# include <stdio.h>
# include <stdlib.h>
#include <string.h>
void main (void)

{
int size, i,j;
printf("enter no. of employee\n");
scanf("%d", &j);
printf("size of employee id\n");
scanf("%d",&size);
char *m[j];
for (i=0; i<j;i++) {
m[i] = (char*) malloc(size*sizeof(char));
}

for (i=0; i<j;i++) {
printf("Enter employee id of %d\n ",i+1);
getchar();
gets(m[i]);
}
printf("employee id are\n ");
for (i=0; i<j;i++){
puts(m[i]);
}
}

i made a programme that would dynamically take input from user about no. of employee and their id size then
print it however my output lack first character every time when printing and i haven’t been able to spot the error

>Solution :

For starters according to the C Standard the function main without parameters shall; be declared like

int main( void )

The function gets is unsafe and is not supported by the C Standard, Instead use standard C function either scanf or fgets.

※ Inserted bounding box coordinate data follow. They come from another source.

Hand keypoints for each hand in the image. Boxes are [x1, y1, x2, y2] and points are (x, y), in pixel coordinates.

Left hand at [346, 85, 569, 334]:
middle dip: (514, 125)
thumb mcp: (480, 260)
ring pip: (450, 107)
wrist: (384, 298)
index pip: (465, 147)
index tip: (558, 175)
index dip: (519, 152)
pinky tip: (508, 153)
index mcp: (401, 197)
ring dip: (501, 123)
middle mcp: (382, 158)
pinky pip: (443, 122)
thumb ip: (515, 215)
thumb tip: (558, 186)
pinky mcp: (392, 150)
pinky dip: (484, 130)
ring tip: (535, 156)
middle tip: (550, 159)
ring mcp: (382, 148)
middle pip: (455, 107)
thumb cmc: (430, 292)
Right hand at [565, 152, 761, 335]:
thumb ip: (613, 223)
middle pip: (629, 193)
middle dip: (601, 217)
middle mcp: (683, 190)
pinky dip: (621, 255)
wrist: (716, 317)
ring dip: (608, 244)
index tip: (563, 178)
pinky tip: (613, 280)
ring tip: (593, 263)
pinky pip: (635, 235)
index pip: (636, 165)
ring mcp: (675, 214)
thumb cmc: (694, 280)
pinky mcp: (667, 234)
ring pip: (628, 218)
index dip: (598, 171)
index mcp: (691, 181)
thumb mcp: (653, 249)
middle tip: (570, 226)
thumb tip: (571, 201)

As for your problem then the first character is lost due to this call

getchar();

within the for loop.

You could write instead.

while ( getchar() != '\n' );
for ( i = 0; i < j; i++ ) 
{
    printf("Enter employee id of %d\n ",i+1);
    fgets( m[i], size, stdon );
    m[i][ strcspn( m[i], "\n" ) ] = '\0';
}

And you should free all the allocated memory before exiting the program

for ( i = 0; i < j; i++ )
{
    free( m[i] );
}

Also the program will be much more safer if you will check the result if these calls of scanf

scanf("%d", &j);

and

scanf("%d",&size);

at least that the entered values are greater than 0.